The IVW method assumes all included SNPs can be used as effective IVs, providing accurate estimates[27]. When pleiotropy is present, MR-Egger regression can detect and adjust for it, albeit with potentially lower estimation accuracy[28]. The weighted median method is accurate under the assumption that at least 50% of the IVs are valid[29]. The simple mode method offers robustness against pleiotropy, even though it might be less powerful than the IVW method. Conversely, the weighted mode method is sensitive to the challenging bandwidth selection for mode estimation[30]. The results are expressed as odds ratios (ORs) and 95% confidence intervals (CIs) for RA risk corresponding to a unit standard deviation (SD) change in HbA1c levels.
Pleiotropy and heterogeneity Analysis
The mRnd tool was employed to calculate the power to detect causal effects[31]. Scatter plots of MR analysis were generated to visualize the relationship between genetic associations with exposure and outcomes for each SNP, illustrating the consistency of effects across different SNPs and providing insight into potential pleiotropy or other biases.
Cochran's Q test was used to assess the heterogeneity of IVs in both the IVW method and MR-Egger regression. MR-Egger regression identifies potential pleiotropy and evaluates its impact on risk estimation in the intercept test. Additionally, the MR pleiotropy residual sum and outlier (MR-PRESSO) test was applied to detect possible horizontal pleiotropy and mitigate pleiotropy impacts by removing outliers[32].

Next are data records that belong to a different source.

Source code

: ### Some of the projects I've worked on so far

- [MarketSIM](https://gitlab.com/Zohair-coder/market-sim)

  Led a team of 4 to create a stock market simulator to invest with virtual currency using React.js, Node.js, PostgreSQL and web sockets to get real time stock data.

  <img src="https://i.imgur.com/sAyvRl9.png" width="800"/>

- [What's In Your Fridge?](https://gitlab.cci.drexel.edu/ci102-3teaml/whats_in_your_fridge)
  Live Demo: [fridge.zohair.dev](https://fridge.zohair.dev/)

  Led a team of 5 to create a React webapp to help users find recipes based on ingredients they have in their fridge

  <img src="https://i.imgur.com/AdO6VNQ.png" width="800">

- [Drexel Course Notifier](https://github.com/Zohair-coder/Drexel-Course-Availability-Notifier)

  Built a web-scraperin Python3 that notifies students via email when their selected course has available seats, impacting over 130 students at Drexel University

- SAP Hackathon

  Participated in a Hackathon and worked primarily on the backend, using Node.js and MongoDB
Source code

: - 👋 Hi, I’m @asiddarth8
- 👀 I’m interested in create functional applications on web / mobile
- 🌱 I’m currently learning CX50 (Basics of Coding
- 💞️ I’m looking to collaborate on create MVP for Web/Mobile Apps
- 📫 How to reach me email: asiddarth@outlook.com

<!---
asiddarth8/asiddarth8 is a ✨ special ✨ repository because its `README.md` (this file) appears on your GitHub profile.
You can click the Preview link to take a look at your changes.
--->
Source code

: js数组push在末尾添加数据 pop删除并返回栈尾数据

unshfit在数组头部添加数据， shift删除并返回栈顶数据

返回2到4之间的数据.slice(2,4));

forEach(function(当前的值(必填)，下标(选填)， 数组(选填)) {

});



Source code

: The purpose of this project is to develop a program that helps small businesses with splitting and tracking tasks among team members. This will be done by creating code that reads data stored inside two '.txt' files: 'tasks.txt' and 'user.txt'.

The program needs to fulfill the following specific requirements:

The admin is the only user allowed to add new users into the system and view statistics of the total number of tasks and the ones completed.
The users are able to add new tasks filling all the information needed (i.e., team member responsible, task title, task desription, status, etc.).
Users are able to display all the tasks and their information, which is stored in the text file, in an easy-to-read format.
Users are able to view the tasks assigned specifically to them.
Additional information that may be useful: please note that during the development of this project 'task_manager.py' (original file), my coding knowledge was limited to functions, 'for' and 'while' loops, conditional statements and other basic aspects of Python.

To further explore the source of heterogeneity and assess the robustness of the results, a leave-one-out method was implemented, which involves sequentially removing one SNP at a time and recalculating the MR estimates. Funnel plots were created to visually evaluate any asymmetry in MR estimates, which could suggest potential pleiotropic effects, publication bias, or other issues. In a symmetric funnel plot, the distribution of MR estimates should be evenly dispersed around the overall MR estimate, indicating no major biases or pleiotropic effects.